The combined automotive and vehicle logistics sector is nearly as big a contributor to the European economy as a large country. It’s time the EU did more to support its growth, says the ECG
A pertinent study into the state of the automotive manufacturing industry was presented at the ECG’s Spring Congress in Dublin last month, highlighting the difficult plight of Europe’s carmakers and logistics providers.
OEMs can largely be split into two groups, said Arthur Maher, director of research at LMC Automotive. On the one hand, luxury brands based in Germany are seeing strong orders, driven to a large extent by China, and are enjoying plant utilisation in excess of the 80% level required to make a profit. Car sales in China increased by more than 10m units between 2008 and 2012 – a level of growth some expect the country to maintain between now and 2016.
On the other hand, domestic European demand has been dropping off at breakneck speed. The contrast between booming China and the new lows seen in my country, Italy, could not be greater. New car registrations in Italy have fallen by 45% – that’s one million units – over the last five years, the LMC study showed. We are now back to levels last seen in 1978, before younger readers of this magazine were even born. Plant utilisation rates in Italy for some factories are now reportedly languishing at little over 20%. You can imagine what this means for profits.
Over Europe as a whole, the picture is not much rosier. Production of light vehicles dropped 5% last year and is expected to fall by up to 4% this year, by which time we will be well below the levels seen in 2007. Registrations this past May also hit a 20-year low.
There have now been seven quarters of consecutive contraction. The negative growth curve is not as steep as it was in 2009 but the second dip in this double-dip recession has already lasted longer. Average plant utilisation across Europe is around 65%.
As I told the European Union lawmakers who came to the Dublin Congress (read more here), the European automotive industry and the vehicle logistics sector that supports it are facing an emergency. Profits have been squeezed to almost zero by rising costs and even the export orders that have helped keep some European logistics providers occupied are destined to dry up as OEMs bring local Asian plants online. [sam_ad id=6 codes='true']
Only by kick-starting European demand can we hope to reverse this precipitous decline. Governments should relaunch the car scrapping schemes that so successfully brought business to both our clients and our member companies in 2009. Not only would such schemes be good news for us, but Europe’s governments would also benefit. New car sales mean VAT income and tax income from those in work. A lack of sales not only means no tax income, it means increased benefits spending.
We’re bigger than Greece
EU politicians have arguably paid too much attention to the plight of their member states and not enough to business. We can all agree that supporting Greece is important but the combined revenue of automotive manufacturing and vehicle logistics contributed much more to Europe’s economy than did Greece. We are actually, as an industry, on a par with the EU’s biggest member states in terms of our contribution.

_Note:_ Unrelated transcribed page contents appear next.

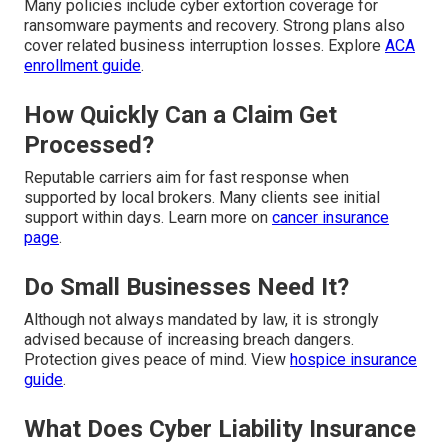
Many policies include cyber extortion coverage for
ransomware payments and recovery. Strong plans also
cover related business interruption losses. Explore
ACA
enrollment guide
.
How Quickly Can a Claim Get
Processed?
Reputable carriers aim for fast response when
supported by local brokers. Many clients see initial
support within days. Learn more on
cancer insurance
page
.
Do Small Businesses Need It?
Although not always mandated by law, it is strongly
advised because of increasing breach dangers.
Protection gives peace of mind. View
hospice insurance
guide
.
What Does Cyber Liability Insurance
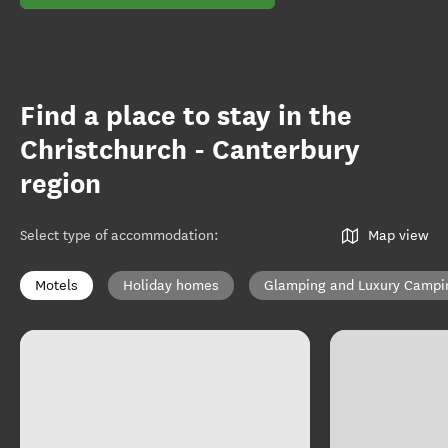
Find a place to stay in the
Christchurch - Canterbury
region
Select type of accommodation
:
Map view
Motels
Holiday homes
Glamping and Luxury Campi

While we ask for the support of those who govern us, the ECG is of course willing to play its part in ensuring the European automotive industry regains competitiveness. Via various working groups under the ECG umbrella, we are pushing lawmakers in the right direction. We are looking for action to alleviate the costs of the impending 0.1% sulphur fuel requirements for shipping that will come into force for much of northern Europe. We also continue to lobby for harmonisation of loaded length of overland car transporters.
"Only by kick-starting European demand can we hope to reverse this precipitous decline. Governments should relaunch car scrapping schemes" - Costantino Baldissara, ECG
Outside the corridors of the EU government, we’re also examining ideas put forward by our membership, including possible joint purchases of equipment such as tyres. With the support of OEMs we hope to improve electronic data interchange. Our quality working group is examining harmonisation of storage requirements with regards to gears, handbrakes and keys.
All the while we continue to invest in people, with the latest batch of 17 young logistics managers graduating from the ECG academy this past spring. Now in its eighth year, the academy has already produced around 140 graduates, nearly all of whom are still working in the industry with either logistics providers or manufacturers. The course fosters necessary skills and allows students to become familiar with the reality of car factories, ports and railheads so future managers get a practical feel for all aspects of the industry. It also provides a great way to cement the industry contacts that will be so useful to tomorrow’s executives.
The question is, what state will future students find our industry in if it is not given the attention and allowed the influence that an employer of its size needs and deserves?